Não diria que existe uma crise com a política em geral. Sim, a questão da representatividade está quebrada. Digo, há muitos setores afins ao correísmo “de Correa” que têm saudades do seu líder, principalmente frente a governos negligentes, pois o governo Correa realizou muito investimento público. Então, mesmo com todas as denúncias de corrupção, produziu isso de dizerem que “rouba mas faz”. Mas, fora isso, há certo sentimento de que não há ninguém que possa exercer legitimamente uma direção dos setores populares.
PJ: Comentários finais que queira fazer ou algo que não tenha sido perguntado.
C: Acho que seria importante ficarmos atentos à situação especialmente no que diz respeito aos direitos humanos e ao desenvolvimento dos eventos, pois estamos sob Estado de Exceção desde quinta-feira.
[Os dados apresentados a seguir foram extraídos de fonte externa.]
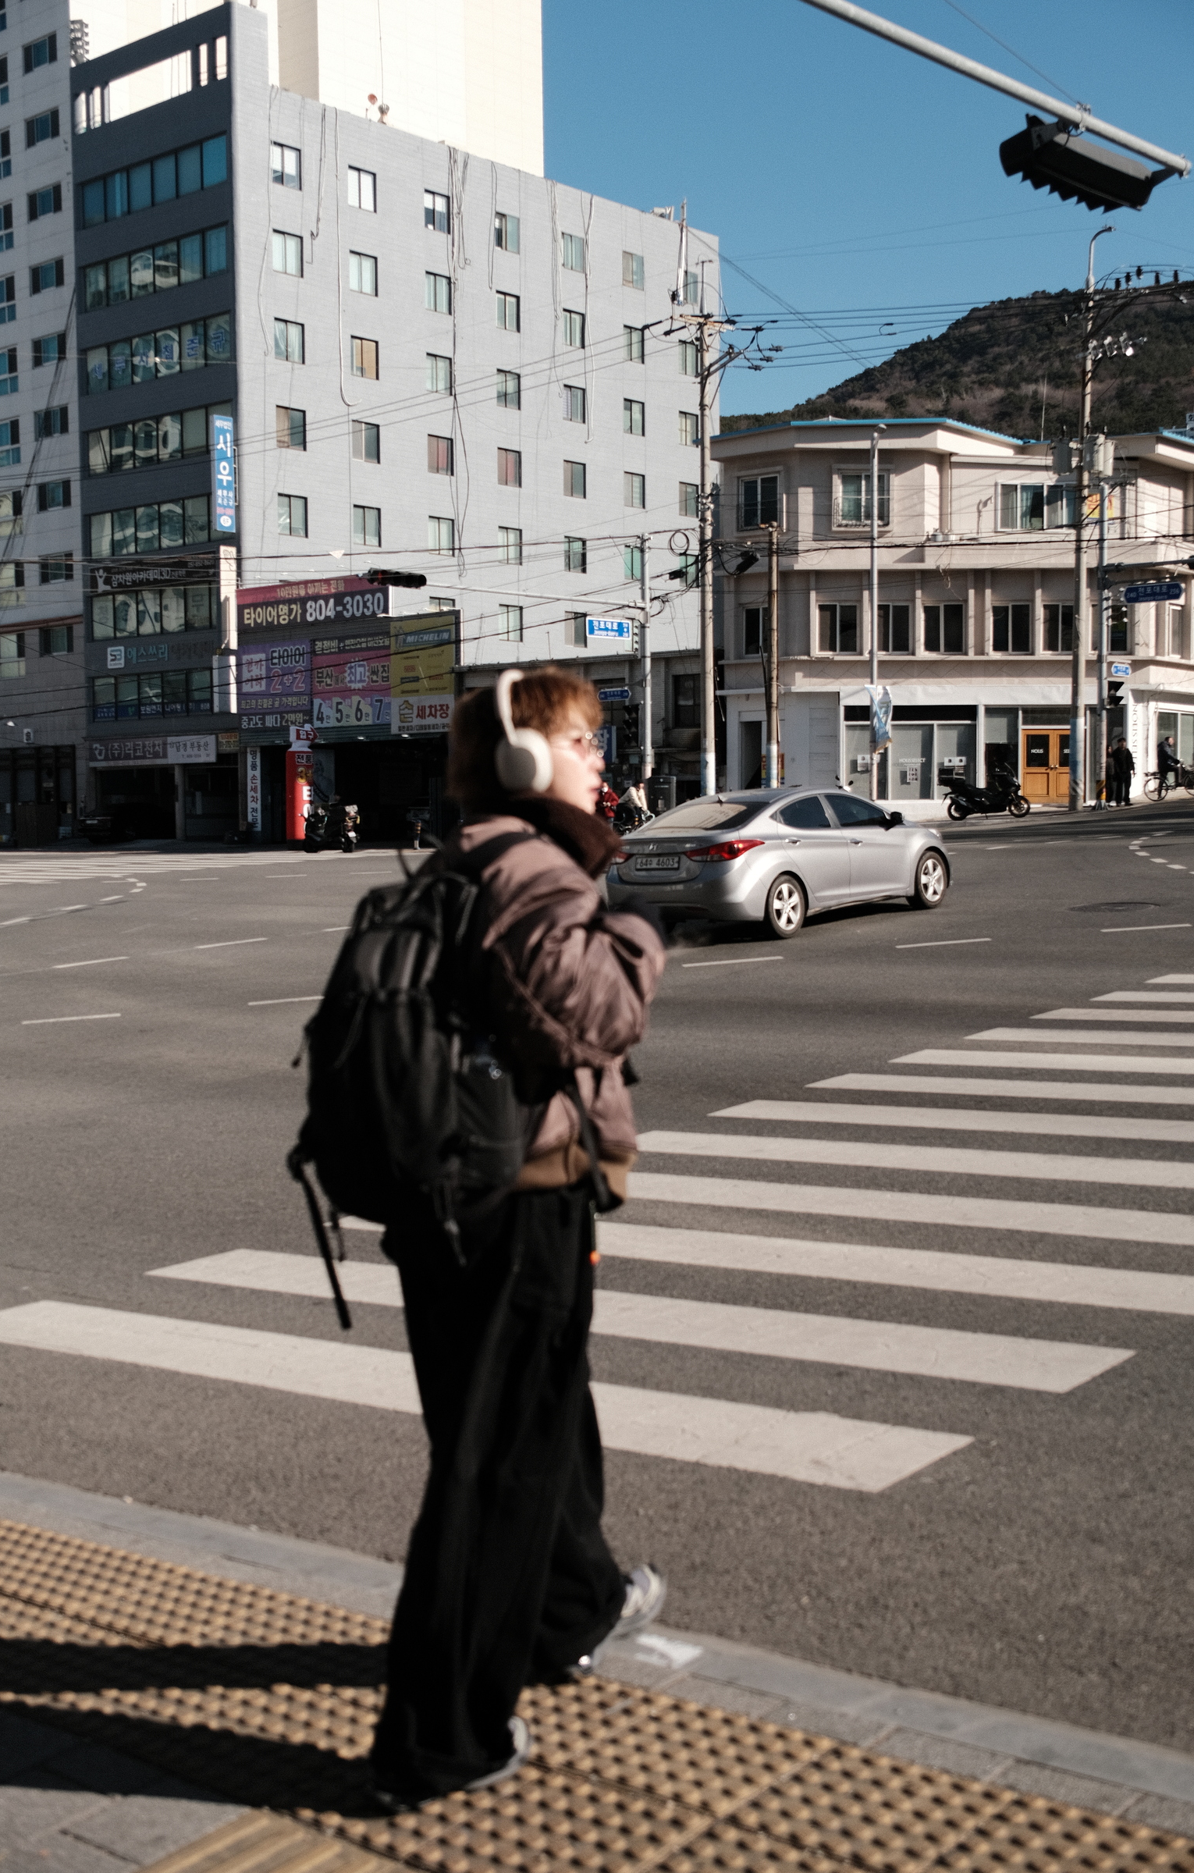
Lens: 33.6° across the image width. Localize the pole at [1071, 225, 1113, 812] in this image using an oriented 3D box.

Os militares já interviram nos protestos, não apenas nas estradas, mas também nas cidades. O nível da repressão é bastante alto e estamos em pleno desenvolvimento do cenário, pois ainda que os dirigentes dos transportes já tenham se retirado das manifestações, os setores populares estão ativos. Já mencionei o setor indígena que está se mobilizando em direção a Quito e já há casos de repressão e feridos nas imediações da capital. Mas não há indícios de que as manifestações se acalmem. Não vi nenhuma convocatória “oficial” de nenhum setor organizado aqui em Quito para esta segunda-feira, mas o que vi são alguns centros onde estão organizando doações de comida e roupas para as colunas indígenas que se aproximam da cidade. Mas acho que vai ocorrer como na sexta-feira, que não houve convocatória oficial mas, na verdade, diversos focos de mobilização em diferentes pontos da cidade, com organizações e autoconvocados. O maior foco de mobilização na sexta-feira, próximo do centro da cidade, foi onde mais houve repressão e violência; não foi uma marcha, foi praticamente um enfrentamento direto com a polícia.